There were a number of photocopied scientific papers sitting beside the microscope. He leafed through them and felt a tingle at the back of his neck as he found a common factor: they were all concerned with some aspect of human cloning. Was that it, he wondered? Was Thomas actually dabbling in human cloning? Such a venture would undoubtedly be dangerous and definitely illegal but it was not exactly unknown for very bright people to consider that rules and regulations were meant for everyone but themselves. But how would this fit in with what had happened to Anne-Marie Palmer or Megan Griffiths for that matter?
He searched through all the under-bench drawers of the lab, looking for more substantial evidence. Lying under a pile of chemical company catalogues, he found one cardboard envelope file. It was a patient’s notes file and the white nametag on the front was dirty but the writing itself was decipherable. It read: Anne-Marie Palmer.
Gordon felt his throat tighten as he sat down on a stool by the microscope to open the file and start reading. He quickly realised that this was the full medical record file for Anne-Marie, running from the time of Lucy Palmer’s first appointment at the IVF clinic up until Anne-Marie’s birth. He turned to the end to look at the most recent entries, hoping to find anything that would suggest a connection between Thomas’s research and the baby’s death, but there appeared to be nothing like that. The file ended with Anne-Marie’s death simply being recorded as ‘violent’.

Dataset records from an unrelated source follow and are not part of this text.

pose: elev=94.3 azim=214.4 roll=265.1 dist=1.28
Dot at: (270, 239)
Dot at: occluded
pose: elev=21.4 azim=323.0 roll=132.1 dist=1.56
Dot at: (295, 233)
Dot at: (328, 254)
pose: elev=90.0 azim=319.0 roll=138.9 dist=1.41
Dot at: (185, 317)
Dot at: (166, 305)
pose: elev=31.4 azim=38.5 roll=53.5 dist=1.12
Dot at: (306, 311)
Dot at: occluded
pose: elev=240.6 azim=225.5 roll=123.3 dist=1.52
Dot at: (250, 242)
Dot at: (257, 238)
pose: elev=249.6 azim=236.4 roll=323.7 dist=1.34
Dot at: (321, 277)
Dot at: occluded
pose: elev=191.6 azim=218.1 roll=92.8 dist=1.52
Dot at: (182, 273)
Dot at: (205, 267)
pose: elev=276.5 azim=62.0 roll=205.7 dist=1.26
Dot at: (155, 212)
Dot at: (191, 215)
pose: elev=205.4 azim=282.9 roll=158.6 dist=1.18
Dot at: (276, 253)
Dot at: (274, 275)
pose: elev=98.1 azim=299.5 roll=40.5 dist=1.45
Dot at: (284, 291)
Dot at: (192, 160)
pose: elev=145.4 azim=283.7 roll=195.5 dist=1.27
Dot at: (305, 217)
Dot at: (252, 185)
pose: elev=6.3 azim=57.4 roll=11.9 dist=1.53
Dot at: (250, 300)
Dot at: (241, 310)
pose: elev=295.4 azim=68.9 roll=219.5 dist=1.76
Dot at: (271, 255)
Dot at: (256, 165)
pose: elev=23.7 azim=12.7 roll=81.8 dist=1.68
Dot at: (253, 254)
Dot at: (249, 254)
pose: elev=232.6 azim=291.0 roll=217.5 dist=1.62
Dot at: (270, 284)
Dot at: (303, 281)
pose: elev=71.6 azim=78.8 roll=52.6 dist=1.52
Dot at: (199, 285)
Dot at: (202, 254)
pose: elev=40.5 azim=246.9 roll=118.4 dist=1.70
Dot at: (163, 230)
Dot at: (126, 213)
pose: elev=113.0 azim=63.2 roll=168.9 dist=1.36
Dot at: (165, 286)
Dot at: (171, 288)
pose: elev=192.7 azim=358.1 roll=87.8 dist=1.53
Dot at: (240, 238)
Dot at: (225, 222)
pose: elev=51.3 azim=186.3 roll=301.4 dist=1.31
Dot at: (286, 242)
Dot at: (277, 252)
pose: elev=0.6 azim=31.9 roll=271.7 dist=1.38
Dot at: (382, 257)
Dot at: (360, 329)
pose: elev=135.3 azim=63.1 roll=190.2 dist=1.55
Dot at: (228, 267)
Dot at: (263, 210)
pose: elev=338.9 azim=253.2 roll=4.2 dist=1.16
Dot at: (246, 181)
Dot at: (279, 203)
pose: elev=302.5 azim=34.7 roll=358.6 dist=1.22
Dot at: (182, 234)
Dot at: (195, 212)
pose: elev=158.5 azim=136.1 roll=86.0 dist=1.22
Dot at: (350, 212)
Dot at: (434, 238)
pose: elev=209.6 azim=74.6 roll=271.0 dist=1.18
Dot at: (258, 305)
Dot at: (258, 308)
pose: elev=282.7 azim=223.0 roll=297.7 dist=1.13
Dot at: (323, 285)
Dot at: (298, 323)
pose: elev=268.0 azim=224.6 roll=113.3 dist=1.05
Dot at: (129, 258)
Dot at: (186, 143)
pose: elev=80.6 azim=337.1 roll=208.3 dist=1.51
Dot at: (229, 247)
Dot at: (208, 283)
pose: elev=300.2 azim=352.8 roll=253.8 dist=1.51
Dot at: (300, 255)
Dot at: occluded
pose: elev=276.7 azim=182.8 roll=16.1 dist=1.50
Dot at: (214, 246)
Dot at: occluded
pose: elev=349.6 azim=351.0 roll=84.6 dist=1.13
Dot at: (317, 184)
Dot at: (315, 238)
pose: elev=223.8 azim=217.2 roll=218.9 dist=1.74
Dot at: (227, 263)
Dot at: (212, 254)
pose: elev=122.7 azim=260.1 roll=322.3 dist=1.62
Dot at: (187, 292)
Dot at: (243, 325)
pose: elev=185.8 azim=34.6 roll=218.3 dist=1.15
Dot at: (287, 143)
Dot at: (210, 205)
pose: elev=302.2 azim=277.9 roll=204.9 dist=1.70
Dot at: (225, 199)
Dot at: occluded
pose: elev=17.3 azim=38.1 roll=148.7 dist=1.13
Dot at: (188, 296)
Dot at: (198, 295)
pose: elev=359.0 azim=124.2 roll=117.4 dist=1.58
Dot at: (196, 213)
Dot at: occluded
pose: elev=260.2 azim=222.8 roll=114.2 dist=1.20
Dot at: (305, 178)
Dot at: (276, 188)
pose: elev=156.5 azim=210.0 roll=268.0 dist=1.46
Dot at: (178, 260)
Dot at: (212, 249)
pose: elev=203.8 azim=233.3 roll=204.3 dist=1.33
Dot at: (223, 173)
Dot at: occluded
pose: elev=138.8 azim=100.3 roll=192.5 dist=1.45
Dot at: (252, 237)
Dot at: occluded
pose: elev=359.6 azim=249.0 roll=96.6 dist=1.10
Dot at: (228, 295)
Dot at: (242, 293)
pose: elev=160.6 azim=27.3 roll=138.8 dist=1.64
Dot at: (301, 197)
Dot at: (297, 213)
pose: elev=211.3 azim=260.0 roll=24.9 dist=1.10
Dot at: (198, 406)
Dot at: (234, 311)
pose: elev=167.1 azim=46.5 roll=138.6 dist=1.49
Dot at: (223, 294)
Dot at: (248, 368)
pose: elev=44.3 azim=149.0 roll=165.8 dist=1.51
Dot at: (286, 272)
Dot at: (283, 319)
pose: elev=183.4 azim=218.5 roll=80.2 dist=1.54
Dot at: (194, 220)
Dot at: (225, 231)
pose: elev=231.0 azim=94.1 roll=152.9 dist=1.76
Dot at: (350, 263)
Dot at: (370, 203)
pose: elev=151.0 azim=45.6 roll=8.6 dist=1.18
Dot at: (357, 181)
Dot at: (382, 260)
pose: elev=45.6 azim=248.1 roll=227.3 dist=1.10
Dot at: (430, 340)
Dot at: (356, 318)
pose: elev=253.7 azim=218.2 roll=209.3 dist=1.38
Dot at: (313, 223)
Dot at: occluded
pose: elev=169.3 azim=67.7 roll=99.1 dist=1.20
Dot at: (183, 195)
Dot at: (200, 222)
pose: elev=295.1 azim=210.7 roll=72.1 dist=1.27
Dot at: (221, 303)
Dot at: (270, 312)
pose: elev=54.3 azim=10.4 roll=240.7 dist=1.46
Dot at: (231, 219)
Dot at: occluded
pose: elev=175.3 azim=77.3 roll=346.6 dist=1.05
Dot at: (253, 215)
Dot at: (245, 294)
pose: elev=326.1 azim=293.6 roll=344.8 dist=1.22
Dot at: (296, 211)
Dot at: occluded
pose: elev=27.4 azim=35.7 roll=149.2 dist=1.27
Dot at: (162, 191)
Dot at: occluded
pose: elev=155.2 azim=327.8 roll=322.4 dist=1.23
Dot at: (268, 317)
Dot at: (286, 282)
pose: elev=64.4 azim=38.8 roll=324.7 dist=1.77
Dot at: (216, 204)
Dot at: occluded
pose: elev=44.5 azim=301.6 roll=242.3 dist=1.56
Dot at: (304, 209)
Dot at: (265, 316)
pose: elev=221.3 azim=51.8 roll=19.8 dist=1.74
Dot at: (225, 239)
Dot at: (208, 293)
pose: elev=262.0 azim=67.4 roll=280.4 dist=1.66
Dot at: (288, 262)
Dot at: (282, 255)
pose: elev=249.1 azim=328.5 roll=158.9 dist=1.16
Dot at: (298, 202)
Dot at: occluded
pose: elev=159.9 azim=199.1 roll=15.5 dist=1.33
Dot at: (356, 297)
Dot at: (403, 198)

Gordon felt a giant pang of disappointment as he concluded that there was nothing to indicate why hers was the only file that Thomas had been keeping in his lab. He felt there had to be a reason; there had to be a clue there somewhere. He flicked through the pages two or three times more until his eye was caught by a series of highlighted text markings. Three groups of numbers had been highlighted in blue. The first was the date of the ICSI procedure carried out on Lucy Palmer’s ova; the second was the date of implantation of a fertilised tetrad into her womb and the third was a reference number. A comment in pencil beside the number said, ‘no siblings!’ Gordon noted the exclamation mark then wrote the numbers down on one of the Post-it notes lying beside the microscope. He folded it and slipped it into his inside pocket while he continued a search of the drawers. He found nothing else.